How do i tell how many valves i have? I read somewhere that 2004 was the transition year - so some have 3 valves. Anybody know? Thanks in advance for any input.


----------



## cjasonbr

Answer: Compare Vin code to this http://en.wikibooks.org/wiki/Vehicle_Identification_Numbers_(VIN_codes)/Ford/VIN_Codes

uhhuhhuh


----------



## ggwash21

IS your truck the new body style? If its the new body style it will have 3v i'm not sure if they put the new motor in the old style that was also made in 2004


----------



## FordFisherman

So in engine codes how do you decipher if its 2 or 3 valve?


----------



## ggwash21

what vin code do you have? get it and call the dealer thy will tell you.I wanna say my motor says 24valve on the top. i would have to run out and look.


----------



## ggwash21

My truck says on the air box 5.4l 24V Triton


----------



## RichG53

You got one of those sites for CHEVY.....Codes.....


----------



## FordFisherman

Your truck is an 01? Mine is an 04 but only says 5.4 on the air box.


----------



## ggwash21

RichG53;640699 said:


> You got one of those sites for CHEVY.....Codes.....


 look up GM codes etc

My truck is a 2004 "new body style" with 5.4l 24v


----------



## FordFisherman

Do you have a pic?

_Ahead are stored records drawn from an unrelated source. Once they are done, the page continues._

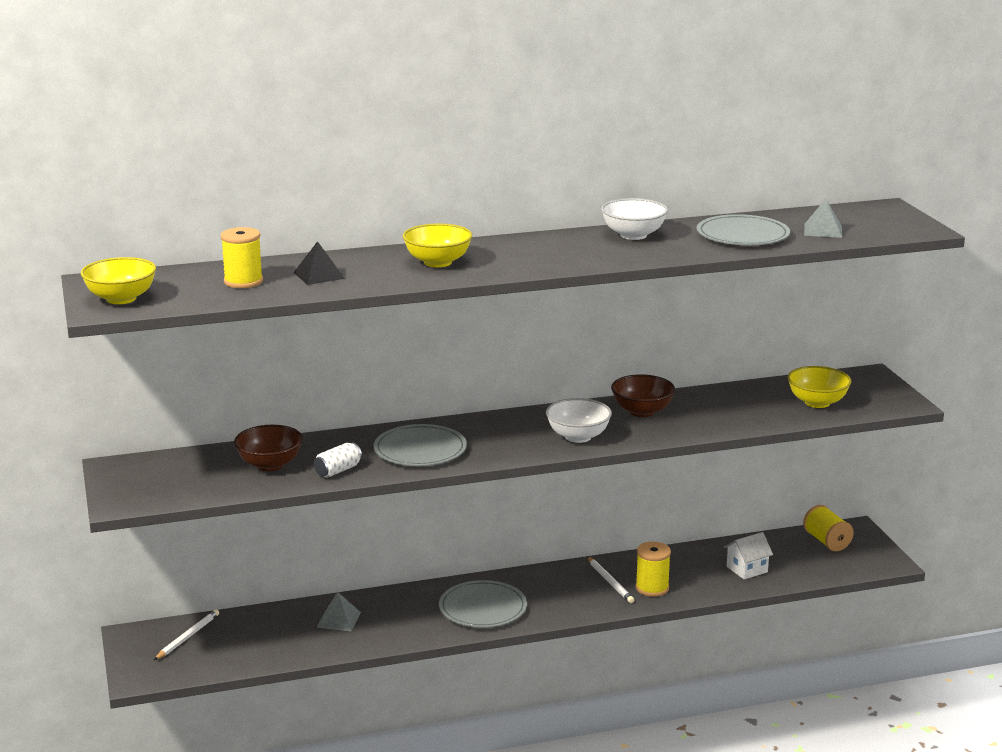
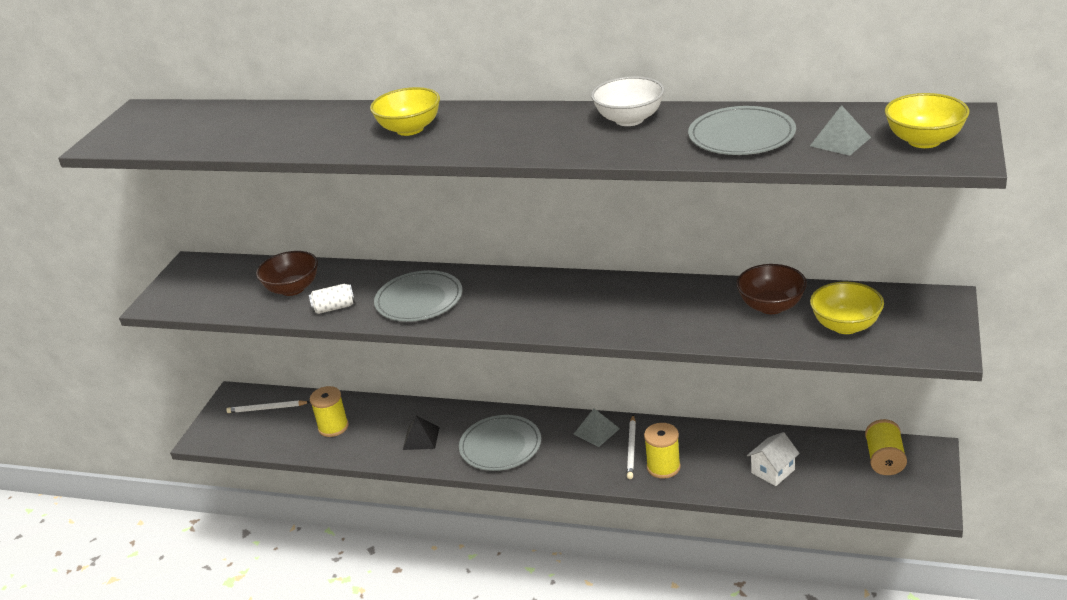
camera: 35 degrees right, 10 degrees up
yellow bowl [81,257,156,304] -> yellow bowl moved to [885,93,969,148]
white pencil [154,609,219,660] -> white pencil turned 150 degrees counterclockwise [226,400,310,413]
yellow spool [221,227,263,288] -> yellow spool moved to [310,386,349,437]
black pyramid [293,241,345,285] -> black pyramid moved to [403,416,440,450]
grey pyramid [316,592,361,631] -> grey pyramid moved to [573,408,620,447]
white bowl [546,398,612,443] -> none
brown bowl [611,374,675,417] -> brown bowl moved to [736,264,807,314]
white house [724,532,773,579] -> white house turned 45 degrees counterclockwise [747,432,800,486]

When you say "new body style" 99 to 04 were the same, no?


----------



## ggwash21

97-03 are older body style and in 04 they made whats called the heritage style and New style 
This is my truck this is 04-08 body style


----------



## Niteman9

ggwash21;641315 said:


> 97-03 are older body style and in 04 they made whats called the heritage style and New style
> This is my truck this is 04-08 body style


You keep talking about old and new body style. Yours is a F-150 not a super-duty. His is a F-250 all basically same body style from 1999 to 2008.


----------



## ggwash21

And where in all the posts does he say he has a super duty? Not anywhere did he say superduty..... So my bad..


----------



## 66 BADBOY

The 3V engines did not come out until 2005, both in the 5.4 and 6.8.


----------



## ggwash21

66 BADBOY;643586 said:


> The 3V engines did not come out until 2005, both in the 5.4 and 6.8.

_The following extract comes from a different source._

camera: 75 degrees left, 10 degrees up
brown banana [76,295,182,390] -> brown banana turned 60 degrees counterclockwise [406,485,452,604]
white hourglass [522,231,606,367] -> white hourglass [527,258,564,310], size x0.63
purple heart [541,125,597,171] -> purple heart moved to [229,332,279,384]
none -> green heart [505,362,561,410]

Wrong, i have a 2004 thats pictured there with a 5.4L 24V


----------



## ken75ranger

66 BADBOY;643586 said:


> The 3V engines did not come out until 2005, both in the 5.4 and 6.8.





ggwash21;643875 said:


> Wrong, i have a 2004 thats pictured there with a 5.4L 24V


Your both right. The 3v 5.4 was first availble in the '04 F150. '05 was the first year for the Super Duty line.


----------



## ggwash21

Sorry when i started it by saying wrong i realized it sounded kinda d%$kheadish lol . Even though my truck is gas it sounds like a mini diesel something about the cam phase or something.


----------